Tomemos outro exemplo, os “direitos humanos”. A hipótese de que devotos servidores locais do regime de Cuba pudessem estar seriamente empenhados na defesa dos direitos humanos pode ser afastada in limine por absurdidade intrínseca. A bandeira dos direitos humanos teve para eles função simplesmente tática, de usar os bons sentimentos da população para fomentar nos governantes uma escrupulosidade paralisante, inibindo toda ação policial. Ao mesmo tempo, infundiam em traficantes, ladrões, assassinos e estupradores a estimulante ilusão de não serem a escória, mas a elite da espécie humana, provisoriamente trancafiada nos porões da História pela injusta ordem burguesa.

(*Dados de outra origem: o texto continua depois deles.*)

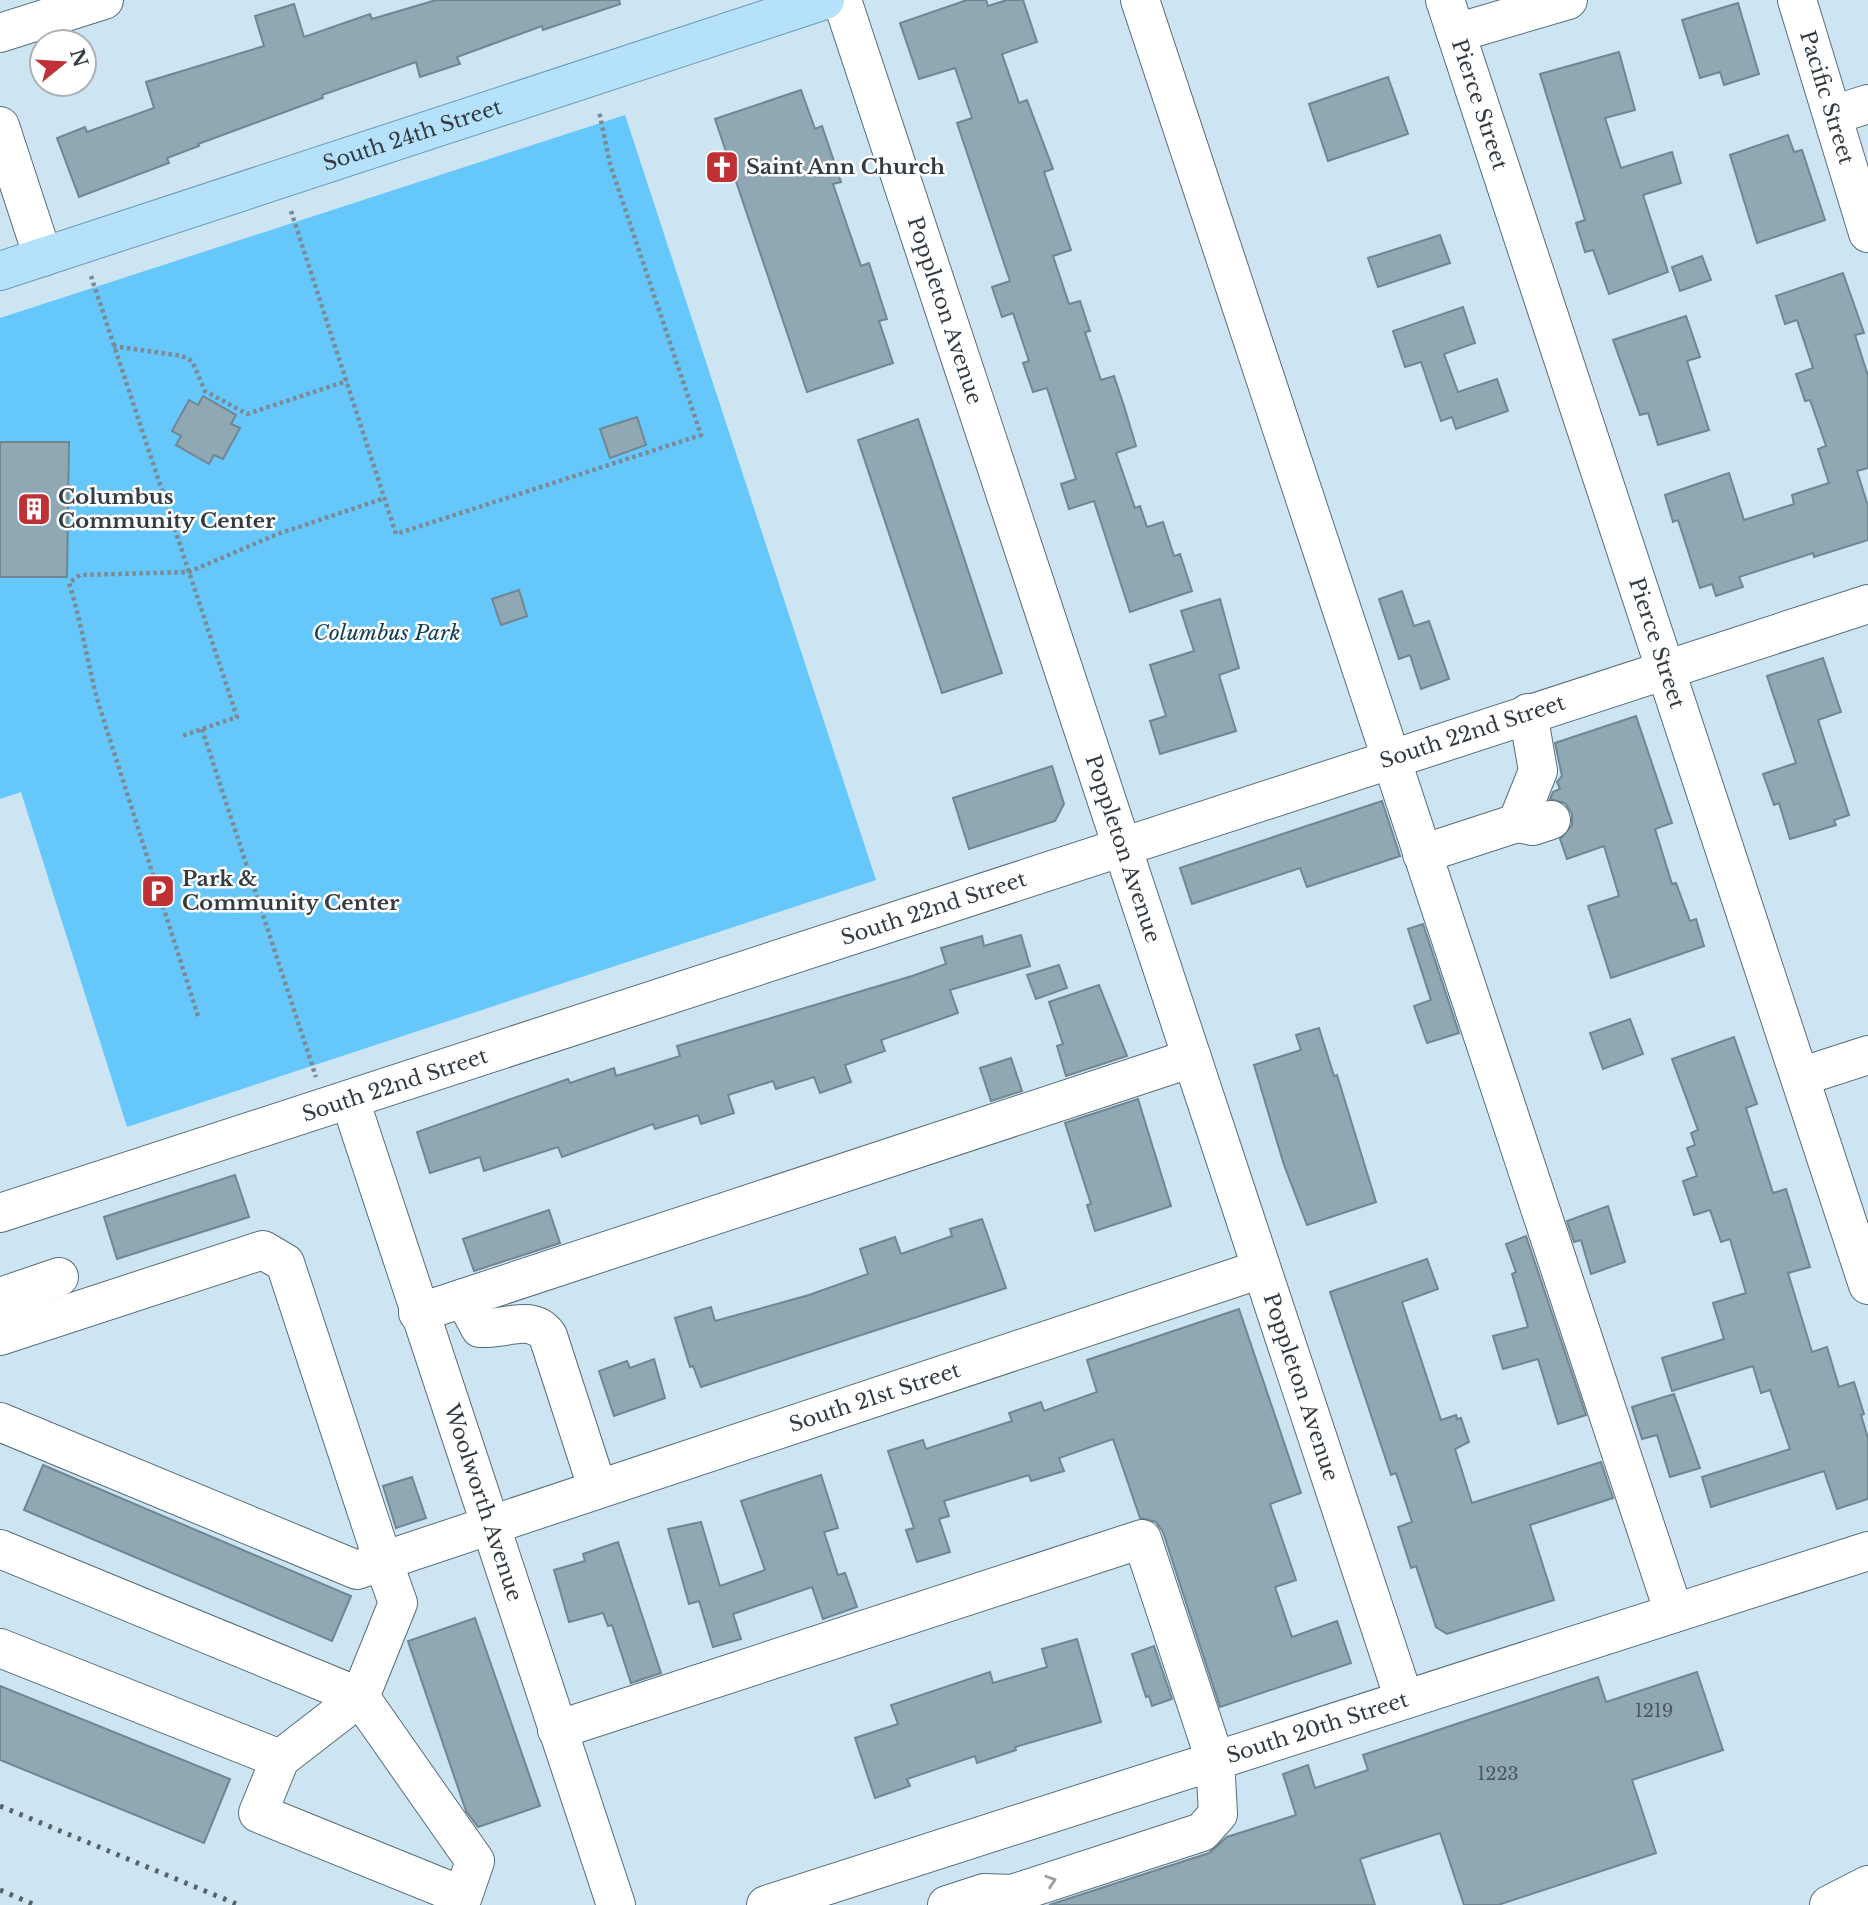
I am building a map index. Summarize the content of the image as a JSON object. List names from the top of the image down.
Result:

Porém hoje são eles próprios o governo. Condenados a reprimir a desordem pelos mesmos meios com que solapam a ordem, a fomentar rebeliões pelos mesmos meios com que as reprimem, oscilam entre a brutalidade sádica e a rendição masoquista, ora deixando fuzilar a esmo presidiários amotinados, ora convidando a assembléia dos meliantes a governar em seu lugar, não sabendo se mandam matá-los a pau como cachorros loucos ou se se prosternam diante deles em rapapés abjetos, derramando-se em juras de obediência como escravos ante seu senhor.

A tucanidade, enfim, resume e simboliza o próprio desencontro nacional, a condensação emblemática de todas as inépcias de um povo. Emergida de um grupo de cérebros confusos que julgavam poder abrir caminho para suas ambições por entre as páginas de O capital, terminou mergulhando numa dialética abissal em que a síntese, em vez de absorver tese e antítese, desaparece no entrechoque delas. Como um Mercúrio mentecapto que, em vez de dominar com mão de ferro as duas cobras do caduceu, fosse mordido por ambas.